During a training exercise a cannon ball is fired with a muzzle velocity of

84.9 m/s at an angle of 45o above the horizontal. Determine how far from the cannon the ball will land when it hits the ground.

R = Vo^2*sin(2A) / g.

R = (84.9)^2*sin90 / 9.8 = 736 m.

To determine how far the cannonball will land from the cannon, we need to analyze the projectile motion of the cannonball.

First, let's break the initial velocity of the cannonball into its horizontal and vertical components. The horizontal component of the velocity remains constant throughout the projectile motion, while the vertical component changes due to the influence of gravity.

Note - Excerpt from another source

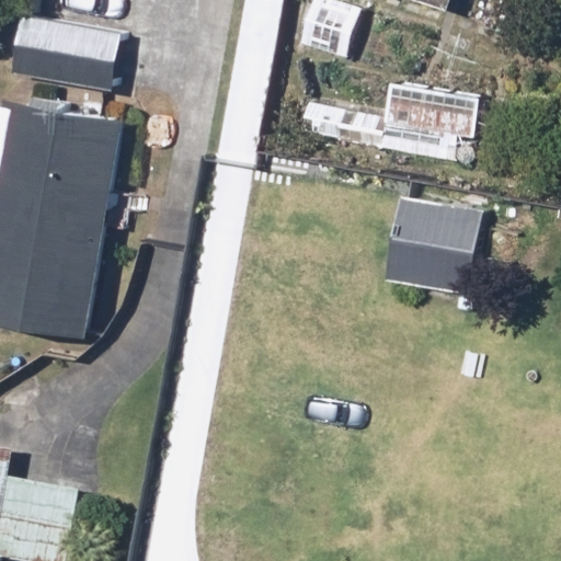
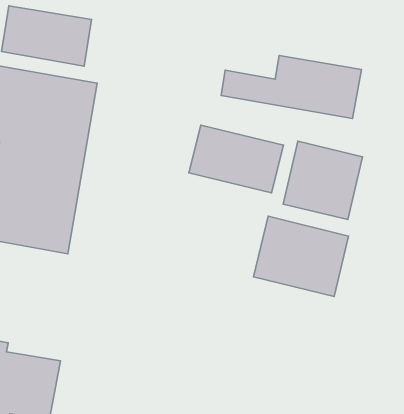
building: none -> [189,125,283,193]
building: none -> [254,216,349,296]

Given that the muzzle velocity of the cannonball is 84.9 m/s and the launch angle is 45 degrees above the horizontal, we can calculate the initial horizontal and vertical velocities.

Horizontal velocity (Vx) = initial velocity * cos(angle)
Vx = 84.9 m/s * cos(45 degrees)
Vx = 84.9 m/s * √2 / 2
Vx ≈ 60 m/s

Vertical velocity (Vy) = initial velocity * sin(angle)
Vy = 84.9 m/s * sin(45 degrees)
Vy = 84.9 m/s * √2 / 2
Vy ≈ 60 m/s

Now, we can determine the time of flight for the cannonball. The time of flight is the total time it takes for the cannonball to reach its maximum height and fall back down to the ground.

Since the vertical motion of the cannonball follows a standard free-fall motion, we can use the following formula:

Time of flight = 2 * (Vertical velocity) / acceleration due to gravity

The acceleration due to gravity (g) is approximately 9.8 m/s^2.

Time of flight = 2 * 60 m/s / 9.8 m/s^2
Time of flight ≈ 12.24 s

Now, we can calculate the horizontal distance traveled by the cannonball using the horizontal velocity (Vx) and the time of flight.

Horizontal distance = Horizontal velocity * Time of flight
Horizontal distance = 60 m/s * 12.24 s
Horizontal distance ≈ 734.4 m

Therefore, the cannonball will land approximately 734.4 meters away from the cannon.